* start TEXT BLOCK *

From 24/7 Wall Street:
The borrow-a-patent, rent-a-patent, buy-a-patent industry is growing
by the day. Google (NASDAQ: GOOG) just bought 1,023 patents from IBM
(NYSE: IBM). The big hardware company will hardly miss them. It files more than 5,000 patents in most years.
Google will need these patents as it fights off Apple’s (NASDAQ:
AAPL) intellectual property claims and positions itself for the growth
of court battles over who had such properties first and what they are
worth. Most observers believe that Google’s buyout of Motorola Mobility
(NASDAQ: MMI) was primarily for access to the handset company’s patent
pool....MORE
And from Knowledge@Wharton:
In July, a consortium led by Microsoft, Apple and wireless industry
players such as Research in Motion paid $4.5 billion for 6,000 patents
from the now liquidated networking company Nortel. Last month, Google
purchased Motorola Mobility for $12.5 billion, in part to gain access to
the company's 17,000 patents. And Eastman Kodak, a company struggling
to navigate the digital era, has multiple parties bidding to buy its
patent portfolio.
Welcome to the patent bull market. "There is clearly a
patent-hoarding mentality in technology -- and in mobile communications,
specifically," says Andrea Matwyshyn, a professor of legal studies and business ethics at Wharton. "The game is to amass as many patents as you can."

* end TEXT BLOCK *

TASKS TO COMPLETE:
A – List every company in the text on patent acquisitions that is given with a stock exchange and ticker symbol, along with that exchange and symbol.
B – Carry on the text on patent acquisitions from its final sentence.

* start EXTRACTED DATA *

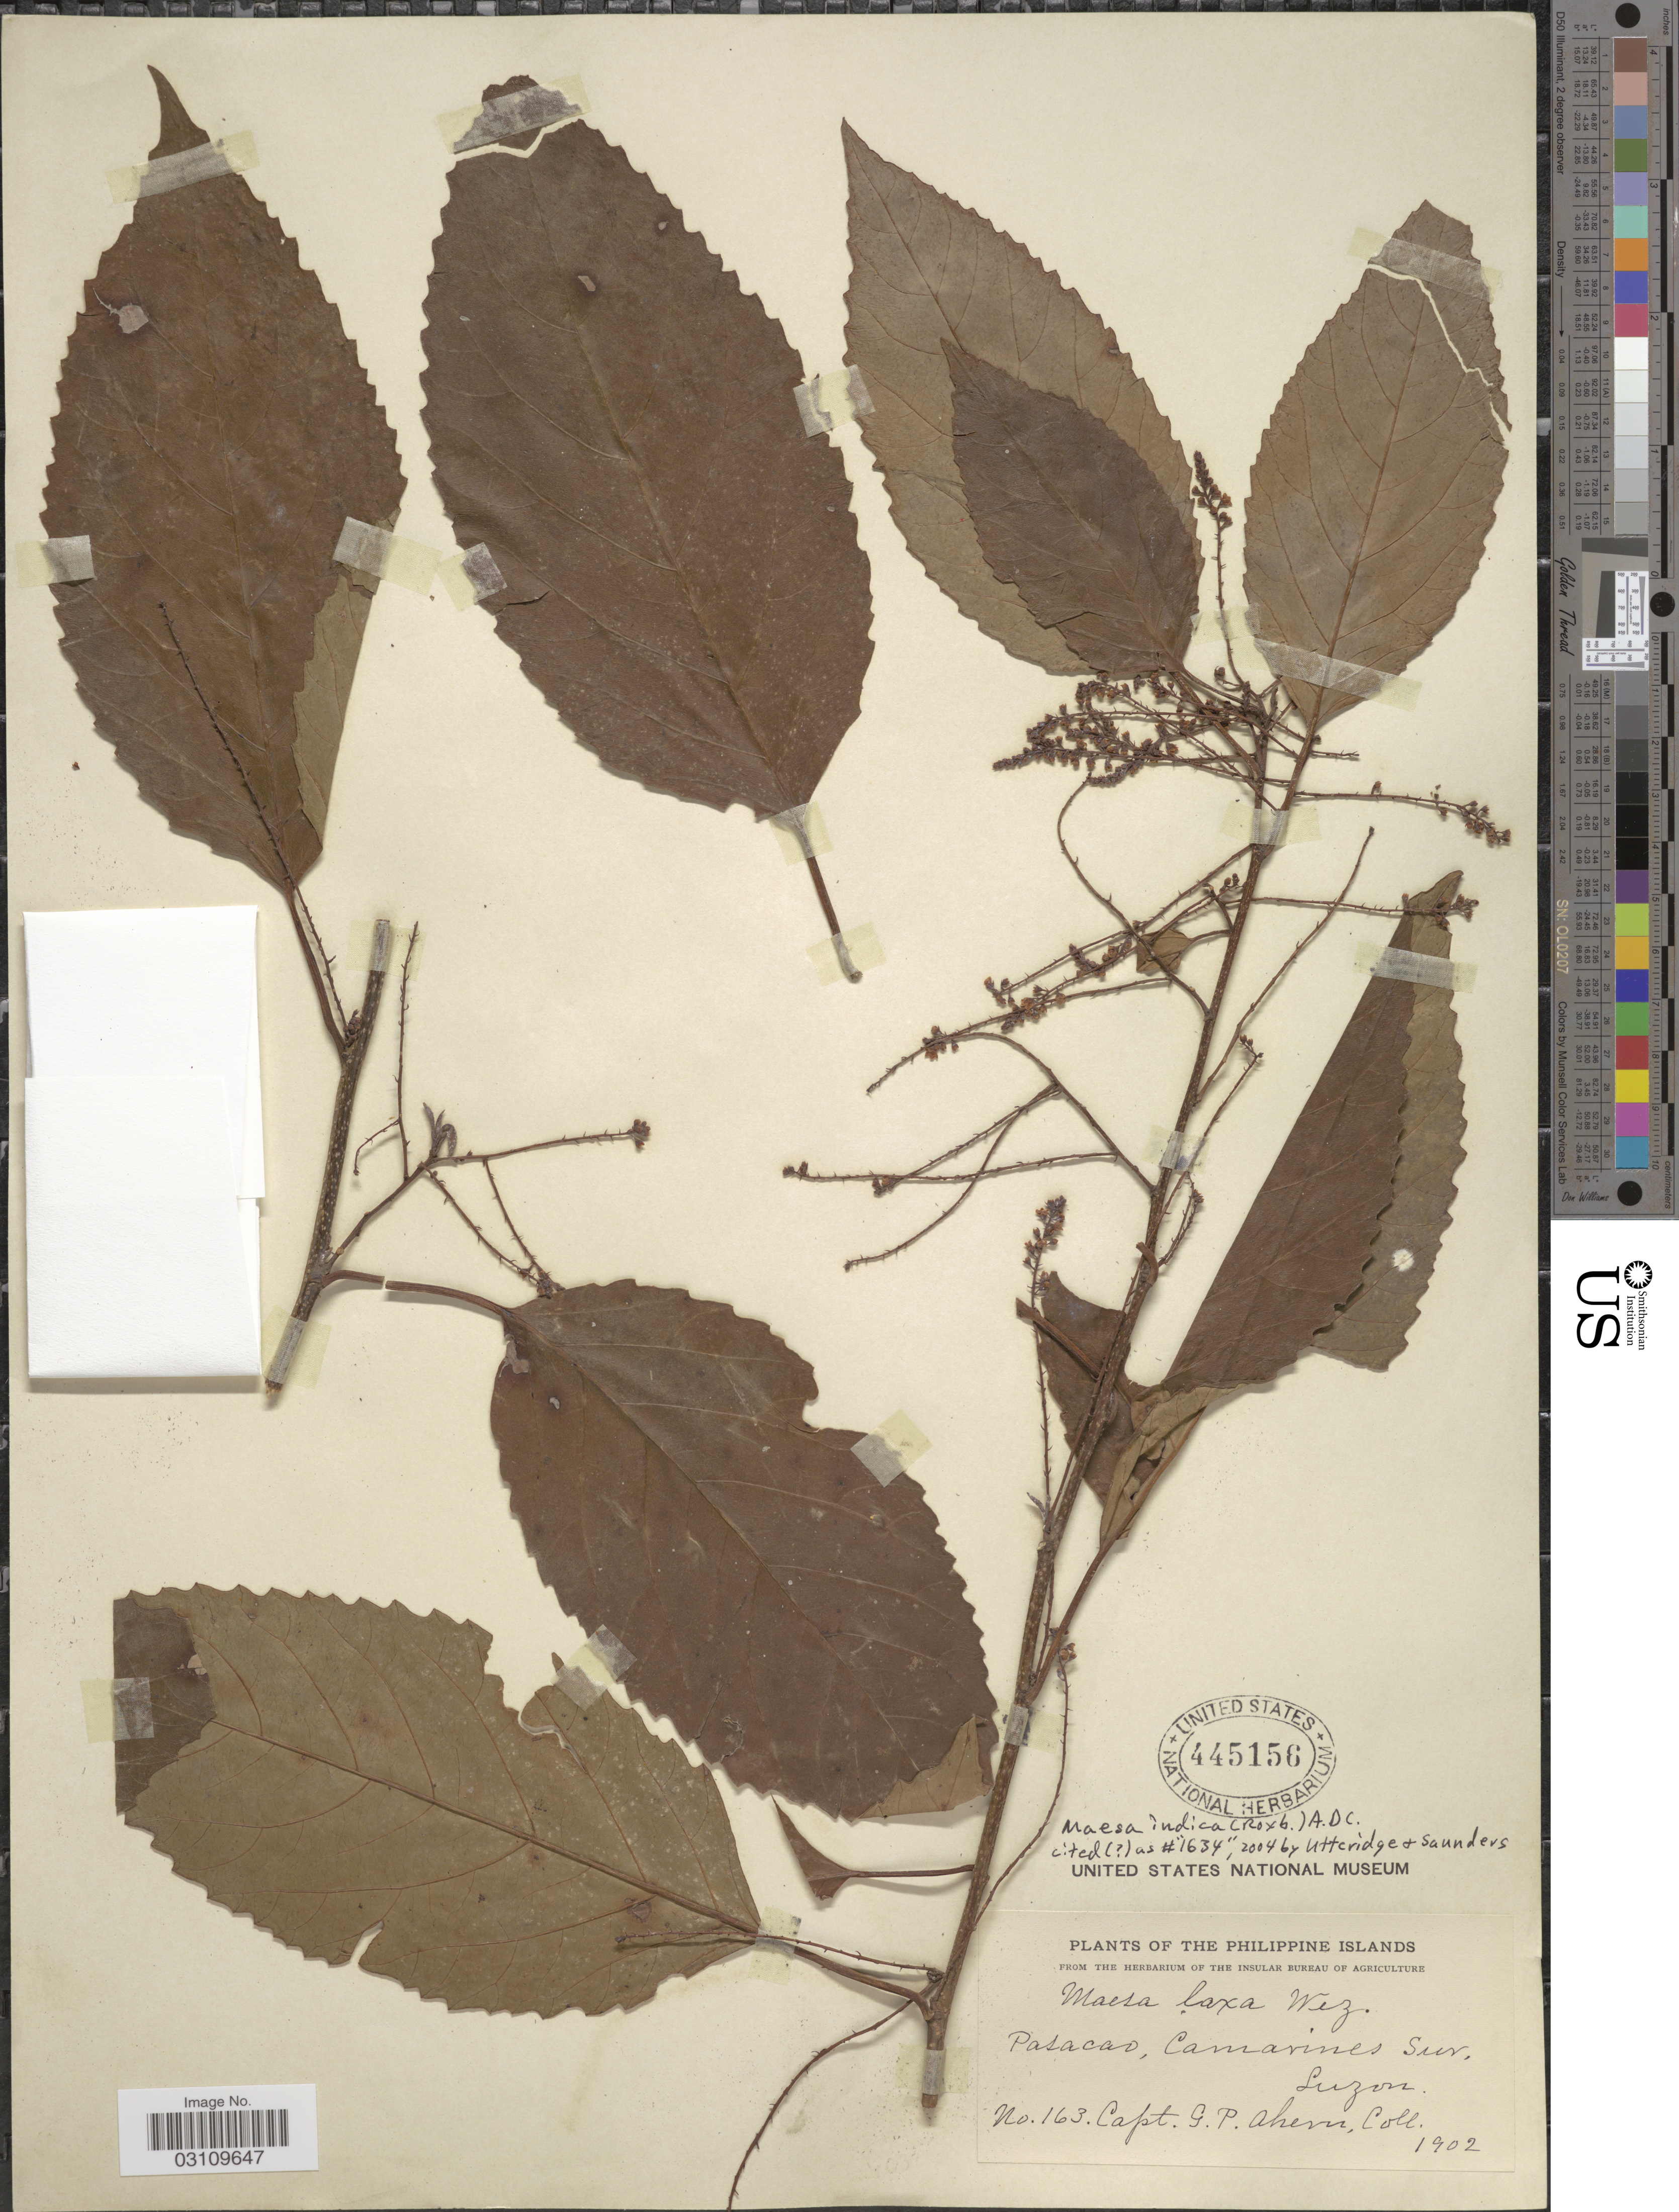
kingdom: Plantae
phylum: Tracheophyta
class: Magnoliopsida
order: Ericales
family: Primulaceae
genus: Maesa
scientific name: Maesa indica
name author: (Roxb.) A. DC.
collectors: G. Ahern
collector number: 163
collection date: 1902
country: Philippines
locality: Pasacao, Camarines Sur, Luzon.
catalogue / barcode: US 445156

* end EXTRACTED DATA *

RESULTS FOR THE EXERCISE:
A –
Google (NASDAQ: GOOG)
IBM (NYSE: IBM)
Apple (NASDAQ: AAPL)
Motorola Mobility (NASDAQ: MMI)

B –
Part of the reason for the run on patents is the surge in lawsuits
among key industry players. Oracle is suing Google for Android
royalties, alleging that the search giant's mobile operating system
infringes on the patents for its Java programming language. Microsoft is
suing Motorola, claiming that the cell phone manufacturer has violated
its software patents. Meanwhile, Apple and mobile phone manufacturer HTC
have also filed suits against each other. Pick any company in the
wireless industry, and you are likely to find a patent lawsuit
associated with it, say experts at Wharton.
The most recent high-profile court battle is between Apple and
Samsung. Apple alleges that Samsung's tablet device and smartphones have
copied the iPad and iPhone, respectively. Samsung asserts that the
concept behind the iPad and similar technologies originated in science
fiction film and television productions which featured computing tablets
decades ago -- including 2001: A Space Odyssey and "Star
Trek." The company also claims that Apple's iPhone infringes on its
wireless networking patents. Last month, Apple sought -- and won -- an
injunction on sales of Samsung's Galaxy Tab tablet device in Europe.
What makes the Apple-Samsung patent lawsuit particularly notable is that
Apple is Samsung's largest customer for memory, screens and other
tablet components.
"There's a state of open warfare around patents," notes Wharton legal studies and business ethics professor Kevin Werbach.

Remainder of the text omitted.